Rio um risinho confundível com um espirro.

— Muito obrigada, p... — Esbugalho os olhos. — John.

— Sabe, já que você está de visita, eu talvez podia levá-la a um jantar no melhor restaurante de Woodland. — Ele se apoia lateralmente no galão de água, uma mão no quadril, olhos atentos ao meu rosto. — Tudo por minha conta, óbvio, como um presente. Eu gostei de você. É bem madura pra sua idade, diferente de uns e outros.

Minha nossa. Minha nossa. MINHA NOSSA!

É perfeito!

Um jantar com o meu pai antes de voltar para casa e enfrentar as consequências dos meus atos é indiscutivelmente perfeito. Já prevejo uma conexão familiar se formando nas entradas e no prato principal, e é exatamente disso que preciso: Mais conversa e intimidade do que uma manhã em uma agência de modelos pode oferecer. Conhecendo um pouco mais do meu pai, será mais simples definir como contar o que ele precisa saber.

Não vou deixar outra oportunidade escapar. Depois de conseguir um jantar, também consigo revelar a verdade com o mínimo de drama.

— Tudo bem, certo. Soa bacana. Eu devo... a que horas... o endereço?

Meu pai acha graça. Não há dúvidas de que eu o entretenho. Já é um bom começo.

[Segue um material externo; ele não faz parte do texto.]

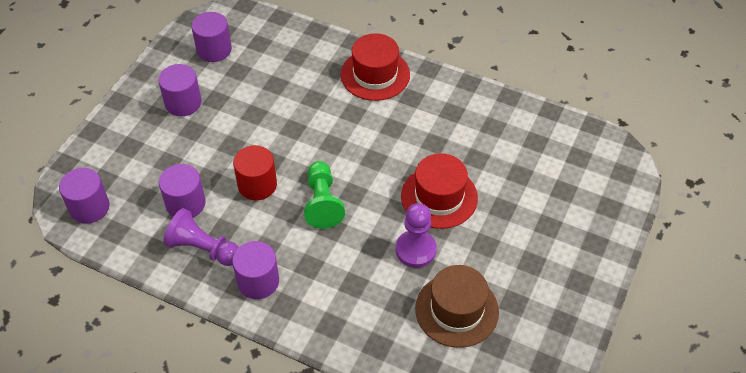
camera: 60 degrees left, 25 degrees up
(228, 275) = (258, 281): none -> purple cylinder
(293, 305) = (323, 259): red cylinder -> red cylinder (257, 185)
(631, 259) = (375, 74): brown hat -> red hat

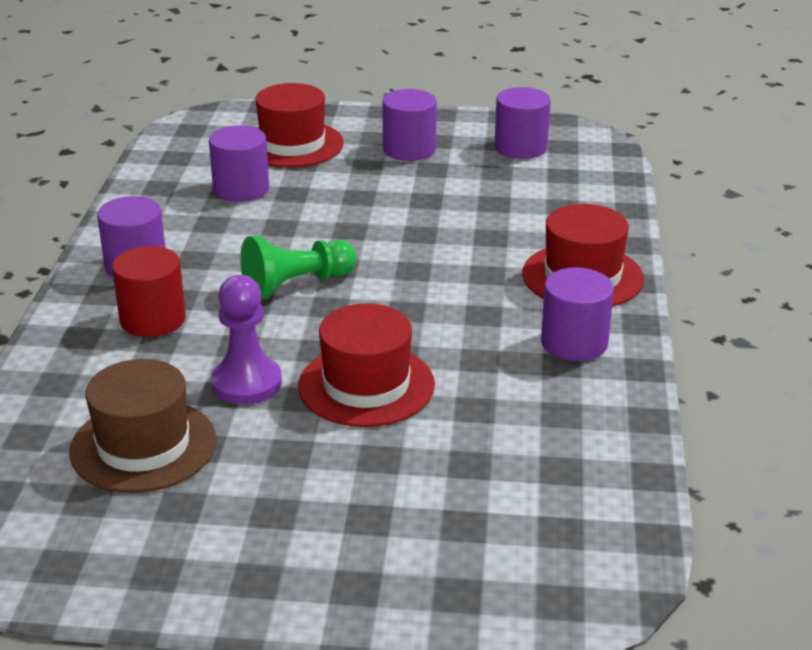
camera: 70 degrees right, 20 degrees down
(89, 207) = (204, 135): purple cylinder -> purple cylinder (574, 343)
(137, 161) = (292, 144): none -> red hat
(203, 248) = (174, 216): purple pawn -> none
(257, 185) = (300, 229): red cylinder -> red cylinder (153, 319)

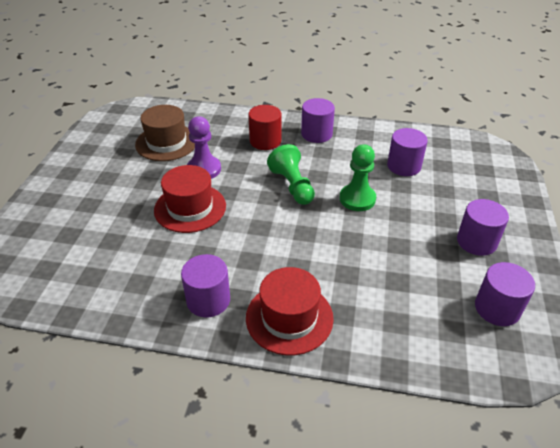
camera: 95 degrees right, 10 degrees up
(292, 144) = (470, 186): red hat -> none
(327, 228) = (357, 199): none -> green pawn

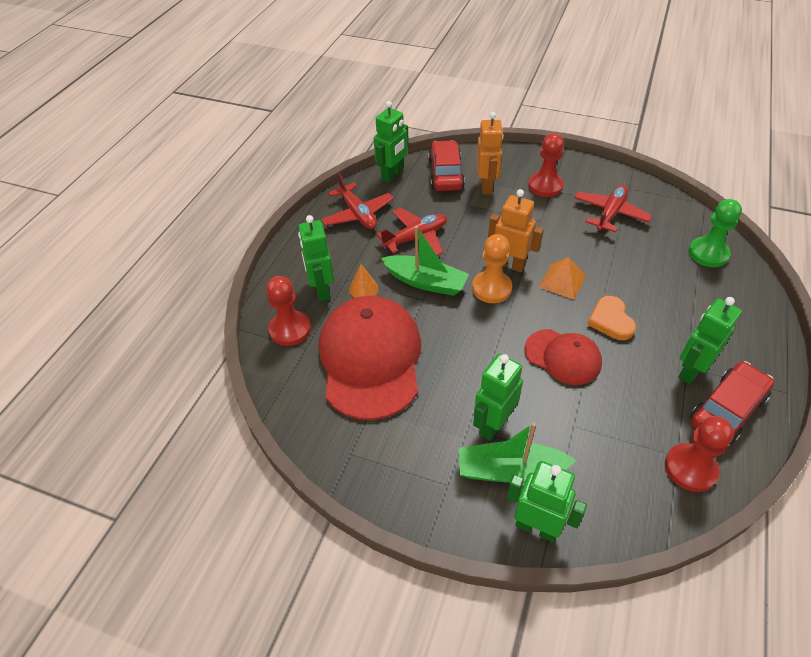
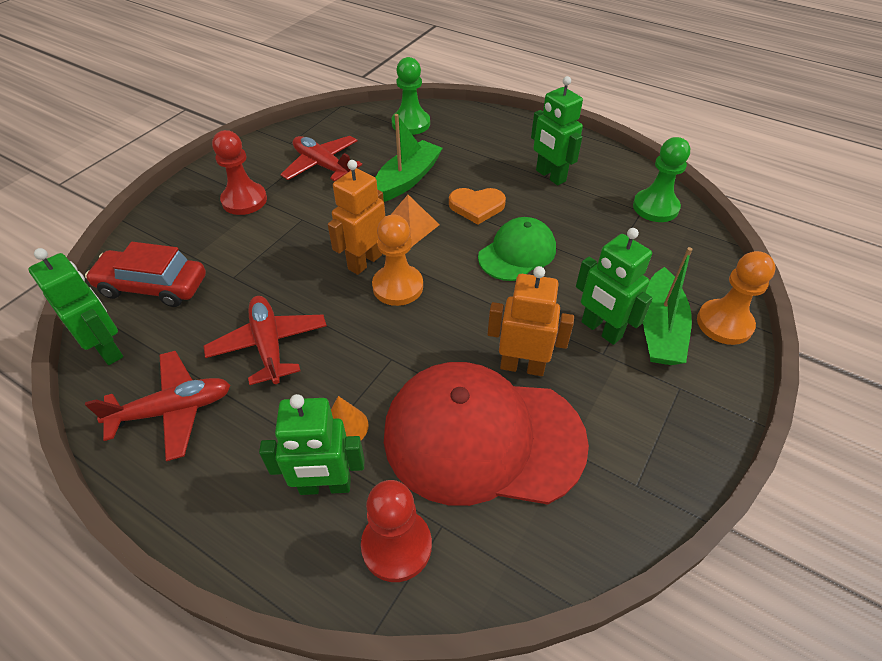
camera: 80 degrees left, 0 degrees up
(425, 282) = (361, 349): green boat -> green boat (407, 180)
(486, 186) = (209, 251): orange robot -> orange robot (522, 366)
(536, 527) = (724, 323): green robot -> orange pawn
(563, 357) = (517, 253): red cap -> green cap
(690, 468) = (655, 207): red pawn -> green pawn
(727, 410) = (596, 169): red car -> none

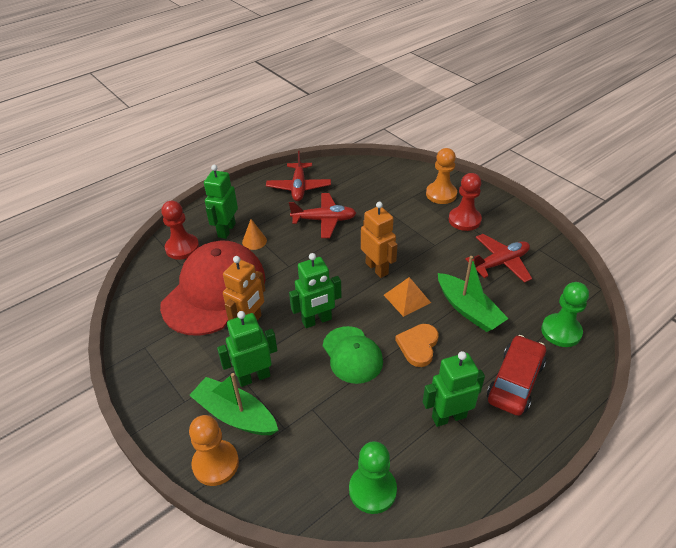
camera: 110 degrees right, 5 degrees down
(108, 349) = (350, 168): green robot -> green robot (317, 320)
(153, 286) = (391, 182): red car -> red car (515, 381)
(398, 286) = (346, 280): orange pawn -> orange pawn (441, 194)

— Aqui. — Ele me dá um retângulo de papel, com uma textura sedosa que desliza sob minhas digitais. John Barker, agenciador e produtor, é o que diz o cartão. — Pode me contatar pelo número. Nós acertamos tudo pra hoje à noite, sim?

Eu uso tudo de mim para conter a empolgação na balançada de cabeça. Meu pai é o cara mais legal do mundo.

— Hoje à noite. Sem problemas.

Preciso guardar esse cartão como se fosse a minha vida.

— E, ah, que fique só entre nós. Eu não quero jantar com o seu amigo esquentado também.

Em seu lugar, eu também não iria querer.

— Claro, claro. Só entre nós. Afirmativo.

— Maravilha. Conversamos mais tarde, Sam. — John me lança uma piscadela, e retorna para o estúdio com Amanda.

Eu me certifico de que a porta de vidro bateu antes de pular, expelir gritinhos mudos e socar o ar. O bom e velho nervosismo rodopia em meu estômago de antemão, mas não tenho com o que me preocupar. Meu pai certamente vai gostar de mim como eu já gosto dele, porque é o que nós merecemos em compensação pelos tempos que não vamos recuperar.

Apalpo o pingente de sol em meu pescoço, um sorriso quase tosco nos lábios.

Enfim, não sou mais uma princesa perdida.